Start of Entries provided

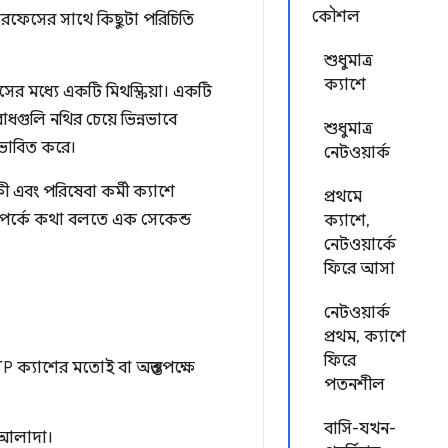
কৌশল
ারফেসের সাথে কিছুটা পরিচিতি
শুধুমাত্র
ক্যাশে
ের মধ্যে একটি মিথস্ক্রিয়া। একটি
ধগুলি নথির চেয়ে ভিন্নভাবে
শুধুমাত্র
রভাবিত করে।
নেটওয়ার্ক
ী এবং পরিষেবা কর্মী ক্যাশে
প্রথমে
ম্পর্কে কথা বলতে এক সেকেন্ড
ক্যাশে,
নেটওয়ার্কে
ফিরে আসা
নেটওয়ার্ক
প্রথম, ক্যাশে
ফিরে
ক্যাশের মতোই বা অন্ততপক্ষে
পতনশীল
বাসি-যখন-
ণ আলাদা।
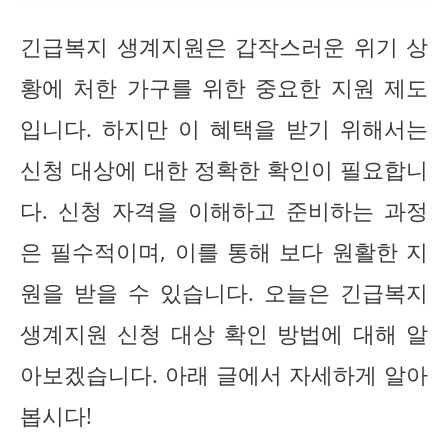
긴급복지 생계지원은 갑작스러운 위기 상
황에 처한 가구를 위한 중요한 지원 제도
입니다. 하지만 이 혜택을 받기 위해서는
신청 대상에 대한 정확한 확인이 필요합니
다. 신청 자격을 이해하고 준비하는 과정
은 필수적이며, 이를 통해 보다 원활한 지
원을 받을 수 있습니다. 오늘은 긴급복지
생계지원 신청 대상 확인 방법에 대해 알
아보겠습니다. 아래 글에서 자세하게 알아
봅시다!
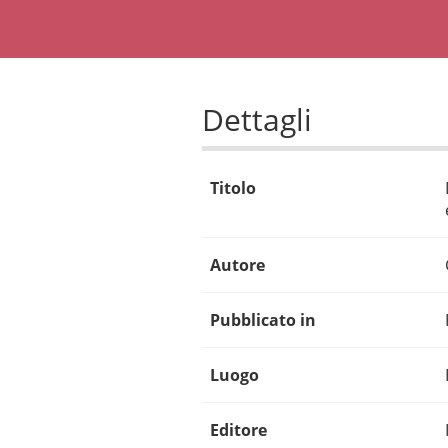
Dettagli
Titolo
Autore
Pubblicato in
Luogo
Editore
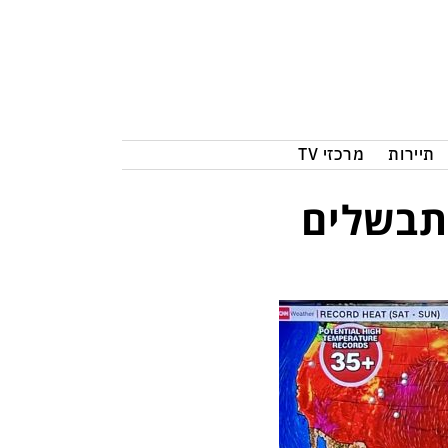
תיירות
מרכזי TV
מתבשלים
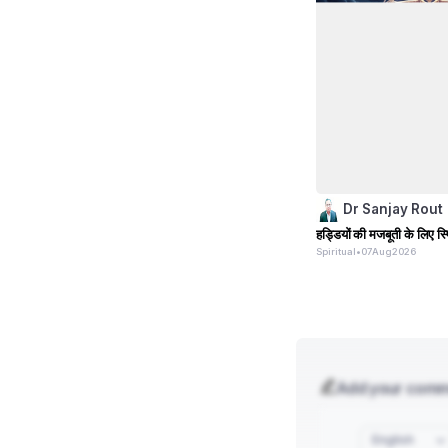
Dr Sanjay Rout
हड्डियों की मजबूती के लिए स
Spiritual
•
07
Aug
2026
Add your com
English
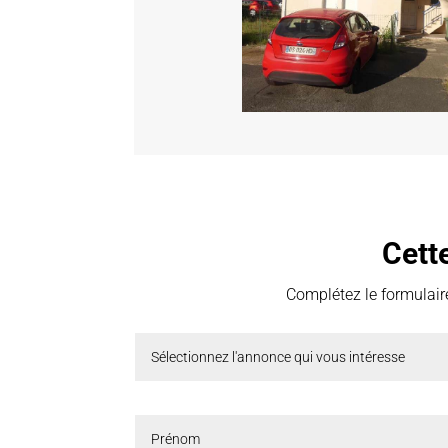
Cett
Complétez le formulaire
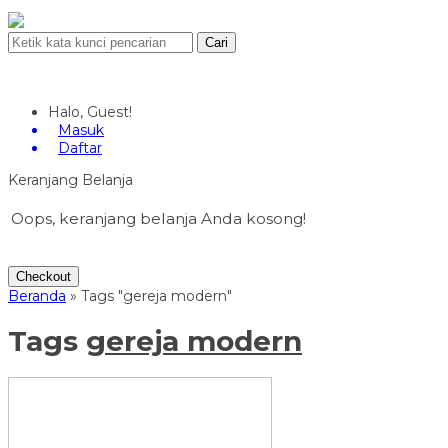
Cari
Halo, Guest!
Masuk
Daftar
Keranjang Belanja
Oops, keranjang belanja Anda kosong!
Checkout
Beranda
»
Tags "gereja modern"
Tags
gereja modern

End of Entries provided

To-do item:
Copy the records exactly as they appear, excluding images.

Answer to the problem:
কৌশল
ারফেসের সাথে কিছুটা পরিচিতি
শুধুমাত্র
ক্যাশে
ের মধ্যে একটি মিথস্ক্রিয়া। একটি
ধগুলি নথির চেয়ে ভিন্নভাবে
শুধুমাত্র
রভাবিত করে।
নেটওয়ার্ক
ী এবং পরিষেবা কর্মী ক্যাশে
প্রথমে
ম্পর্কে কথা বলতে এক সেকেন্ড
ক্যাশে,
নেটওয়ার্কে
ফিরে আসা
নেটওয়ার্ক
প্রথম, ক্যাশে
ফিরে
ক্যাশের মতোই বা অন্ততপক্ষে
পতনশীল
বাসি-যখন-
ণ আলাদা।
긴급복지 생계지원은 갑작스러운 위기 상
황에 처한 가구를 위한 중요한 지원 제도
입니다. 하지만 이 혜택을 받기 위해서는
신청 대상에 대한 정확한 확인이 필요합니
다. 신청 자격을 이해하고 준비하는 과정
은 필수적이며, 이를 통해 보다 원활한 지
원을 받을 수 있습니다. 오늘은 긴급복지
생계지원 신청 대상 확인 방법에 대해 알
아보겠습니다. 아래 글에서 자세하게 알아
봅시다!
Dettagli
Titolo
Autore
Pubblicato in
Luogo
Editore
תיירות
מרכזי TV
מתבשלים
Dr Sanjay Rout
हड्डियों की मजबूती के लिए स
Spiritual
•
07
Aug
2026
Add your com
English
Cett
Complétez le formulaire
Cari
Halo, Guest!
Masuk
Daftar
Keranjang Belanja
Oops, keranjang belanja Anda kosong!
Checkout
Beranda
»
Tags "gereja modern"
Tags
gereja modern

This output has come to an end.